AIM OF THE TASK ▸
Among the records below, find the line with "para optar a envío gratuito" and the line with "DEVIS GRATUIT !". Set down both and every line between, exactly and with no pictures, but nothing else.

DATASET EXTRACT ▸
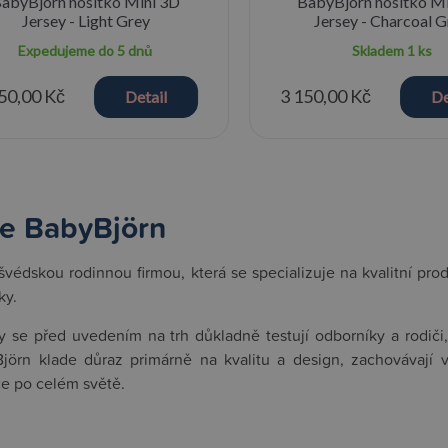
abyBjörn nosítko Mini 3D
BabyBjörn nosítko M
Jersey - Light Grey
Jersey - Charcoal 
Expedujeme do 5 dnů
Skladem
1 ks
50,00 Kč
3 150,00 Kč
Detail
De
e BabyBjörn
švédskou rodinnou firmou, která se specializuje na kvalitní prod
ky.
y se před uvedením na trh důkladně testují odborníky a rodiči
jörn klade důraz primárně na kvalitu a design, zachovávají 
če po celém světě.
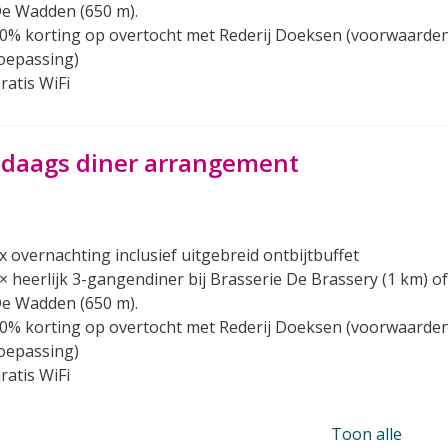
e Wadden (650 m).
0% korting op overtocht met Rederij Doeksen (voorwaarde
oepassing)
ratis WiFi
-daags diner arrangement
x overnachting inclusief uitgebreid ontbijtbuffet
× heerlijk 3-gangendiner bij Brasserie De Brassery (1 km) o
e Wadden (650 m).
0% korting op overtocht met Rederij Doeksen (voorwaarde
oepassing)
ratis WiFi
Toon alle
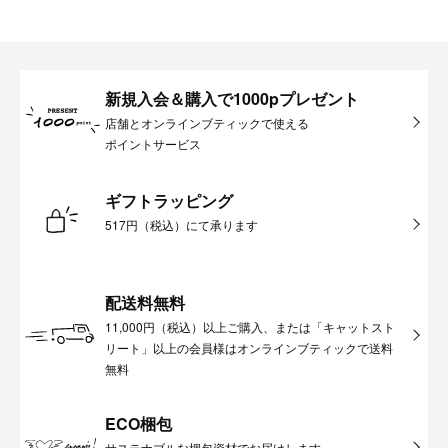
新規入会＆購入で1000pプレゼント
店舗とオンラインブティックで使える
ポイントサービス
ギフトラッピング
517円（税込）にて承ります
配送料無料
11,000円（税込）以上ご購入、または「キャットスト
リート」以上の会員様はオンラインブティックで送料
無料
ECO梱包
サステナブルな梱包資材でお届けします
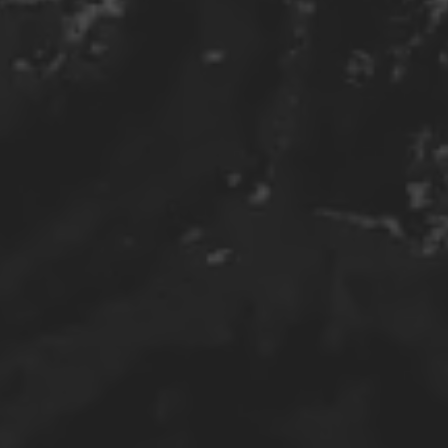
り、
会社です。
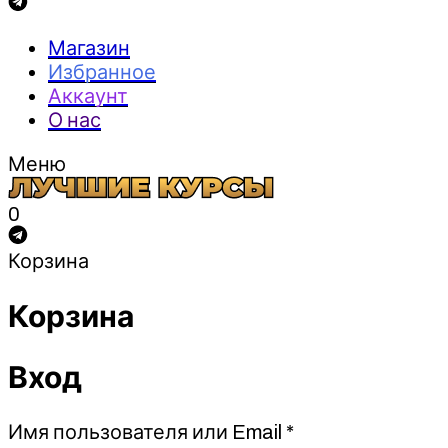
Магазин
Избранное
Аккаунт
О нас
Меню
0
Корзина
Корзина
Вход
Обязательно
Имя пользователя или Email
*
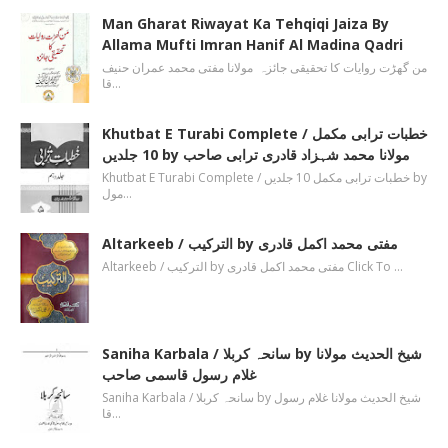
Man Gharat Riwayat Ka Tehqiqi Jaiza By
Allama Mufti Imran Hanif Al Madina Qadri
من گھڑت روایات کا تحقیقی جائزہ مولانا مفتی محمد عمران حنیف
قا…
Khutbat E Turabi Complete / خطبات ترابی مکمل
10 جلدیں by مولانا محمد شہزاد قادری ترابی صاحب
Khutbat E Turabi Complete / خطبات ترابی مکمل 10 جلدیں by
مول…
Altarkeeb / الترکیب by مفتی محمد اکمل قادری
Altarkeeb / الترکیب by مفتی محمد اکمل قادری Click To …
Saniha Karbala / سانحہ کربلا by شیخ الحدیث مولانا
غلام رسول قاسمی صاحب
Saniha Karbala / سانحہ کربلا by شیخ الحدیث مولانا غلام رسول
قا…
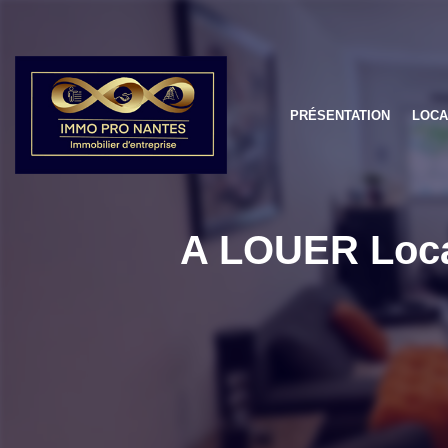
PRÉSENTATION
LOCA
A LOUER Loca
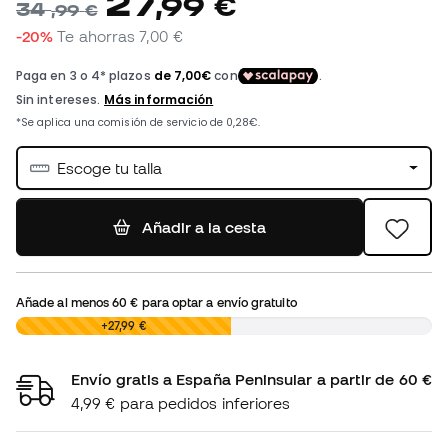
27
,
99
€
34
,
99
€
-20%
Te ahorras
7,00 €
Escoge tu talla
Añadir a la cesta
Añade al menos
60 €
para optar a envío gratuito
0,00 €
+27,99 €
Envío gratis a España Peninsular a partir de 60 €
4,99 € para pedidos inferiores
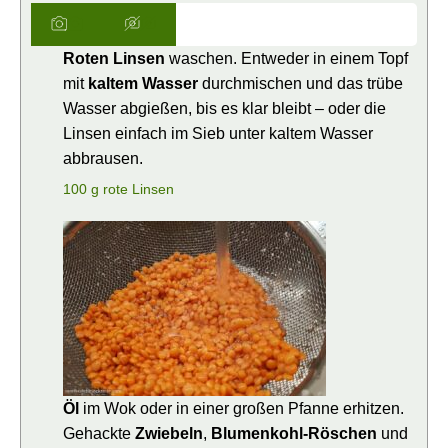
Roten Linsen
waschen. Entweder in einem Topf
mit
kaltem Wasser
durchmischen und das trübe
Wasser abgießen, bis es klar bleibt – oder die
Linsen einfach im Sieb unter kaltem Wasser
abbrausen.
100 g rote Linsen
Öl
im Wok oder in einer großen Pfanne erhitzen.
Gehackte
Zwiebeln
,
Blumenkohl-Röschen
und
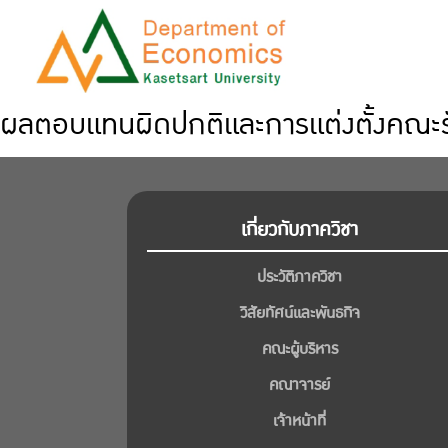
ผลตอบแทนผิดปกติและการแต่งตั้งคณะ
เกี่ยวกับภาควิชา
ประวัติภาควิชา
วิสัยทัศน์และพันธกิจ
คณะผู้บริหาร
คณาจารย์
เจ้าหน้าที่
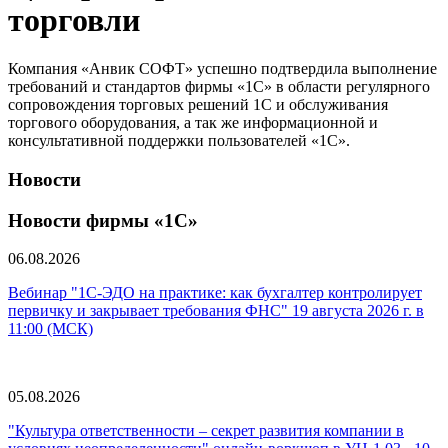
торговли
Компания «Анвик СОФТ» успешно подтвердила выполнение
требований и стандартов фирмы «1С» в области регулярного
сопровождения торговых решений 1С и обслуживания
торгового оборудования, а так же информационной и
консультативной поддержки пользователей «1С».
Новости
Новости фирмы «1С»
06.08.2026
Вебинар "1С-ЭДО на практике: как бухгалтер контролирует
первичку и закрывает требования ФНС" 19 августа 2026 г. в
11:00 (МСК)
05.08.2026
"Культура ответственности – секрет развития компании в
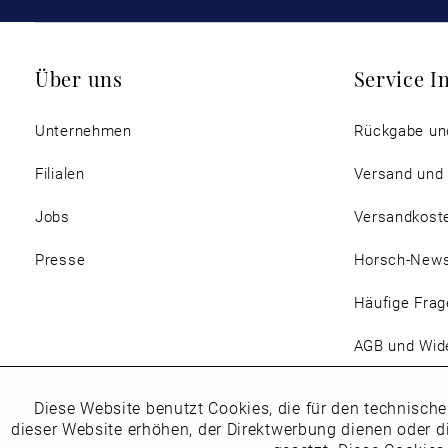
Über uns
Service I
Unternehmen
Rückgabe un
Filialen
Versand und
Jobs
Versandkost
Presse
Horsch-New
Häufige Frag
AGB und Wide
Magazin
Diese Website benutzt Cookies, die für den technische
Funktionale
dieser Website erhöhen, der Direktwerbung dienen oder d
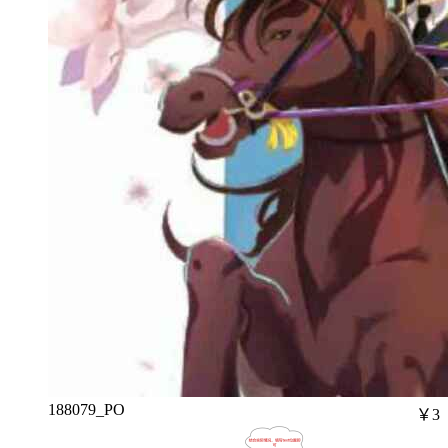
188079_PO
￥3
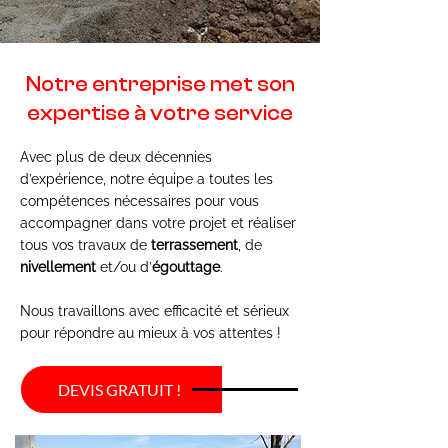
Notre entreprise met son
expertise à votre service
Avec plus de deux décennies
d’expérience, notre équipe a toutes les
compétences nécessaires pour vous
accompagner dans votre projet et réaliser
tous vos travaux de
terrassement
, de
nivellement
et/ou d’
égouttage
.
Nous travaillons avec efficacité et sérieux
pour répondre au mieux à vos attentes !
DEVIS GRATUIT !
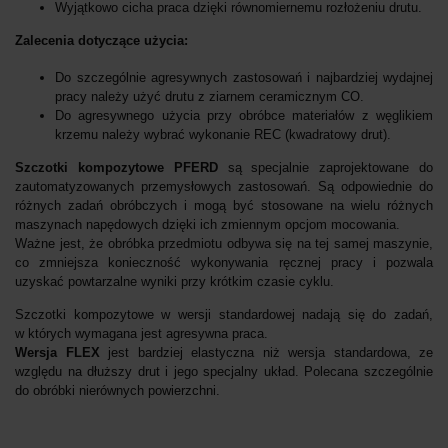
Wyjątkowo cicha praca dzięki równomiernemu rozłożeniu drutu.
Zalecenia dotyczące użycia:
Do szczególnie agresywnych zastosowań i najbardziej wydajnej
pracy należy użyć drutu z ziarnem ceramicznym CO.
Do agresywnego użycia przy obróbce materiałów z węglikiem
krzemu należy wybrać wykonanie REC (kwadratowy drut).
Szczotki kompozytowe PFERD
są specjalnie zaprojektowane do
zautomatyzowanych przemysłowych zastosowań. Są odpowiednie do
różnych zadań obróbczych i mogą być stosowane na wielu różnych
maszynach napędowych dzięki ich zmiennym opcjom mocowania.
Ważne jest, że obróbka przedmiotu odbywa się na tej samej maszynie,
co zmniejsza konieczność wykonywania ręcznej pracy i pozwala
uzyskać powtarzalne wyniki przy krótkim czasie cyklu.
Szczotki kompozytowe w wersji standardowej nadają się do zadań,
w których wymagana jest agresywna praca.
Wersja FLEX
jest bardziej elastyczna niż wersja standardowa, ze
względu na dłuższy drut i jego specjalny układ. Polecana szczególnie
do obróbki nierównych powierzchni.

TASK RESULT ▸
para optar a envío gratuito
0,00 €
+27,99 €
Envío gratis a España Peninsular a partir de 60 €
4,99 € para pedidos inferiores
Roten Linsen
waschen. Entweder in einem Topf
mit
kaltem Wasser
durchmischen und das trübe
Wasser abgießen, bis es klar bleibt – oder die
Linsen einfach im Sieb unter kaltem Wasser
abbrausen.
100 g rote Linsen
Öl
im Wok oder in einer großen Pfanne erhitzen.
Gehackte
Zwiebeln
,
Blumenkohl-Röschen
und
ผลตอบแทนผิดปกติและการแต่งตั้งคณะ
เกี่ยวกับภาควิชา
ประวัติภาควิชา
วิสัยทัศน์และพันธกิจ
คณะผู้บริหาร
คณาจารย์
เจ้าหน้าที่
торговли
Компания «Анвик СОФТ» успешно подтвердила выполнение
требований и стандартов фирмы «1С» в области регулярного
сопровождения торговых решений 1С и обслуживания
торгового оборудования, а так же информационной и
консультативной поддержки пользователей «1С».
Новости
Новости фирмы «1С»
06.08.2026
Вебинар "1С-ЭДО на практике: как бухгалтер контролирует
первичку и закрывает требования ФНС" 19 августа 2026 г. в
11:00 (МСК)
05.08.2026
"Культура ответственности – секрет развития компании в
Über uns
Service I
Unternehmen
Rückgabe un
Filialen
Versand und
Jobs
Versandkost
Presse
Horsch-New
Häufige Frag
AGB und Wide
Magazin
Diese Website benutzt Cookies, die für den technische
Funktionale
dieser Website erhöhen, der Direktwerbung dienen oder d
188079_PO
￥3
Notre entreprise met son
expertise à votre service
Avec plus de deux décennies
d’expérience, notre équipe a toutes les
compétences nécessaires pour vous
accompagner dans votre projet et réaliser
tous vos travaux de
terrassement
, de
nivellement
et/ou d’
égouttage
.
Nous travaillons avec efficacité et sérieux
pour répondre au mieux à vos attentes !
DEVIS GRATUIT !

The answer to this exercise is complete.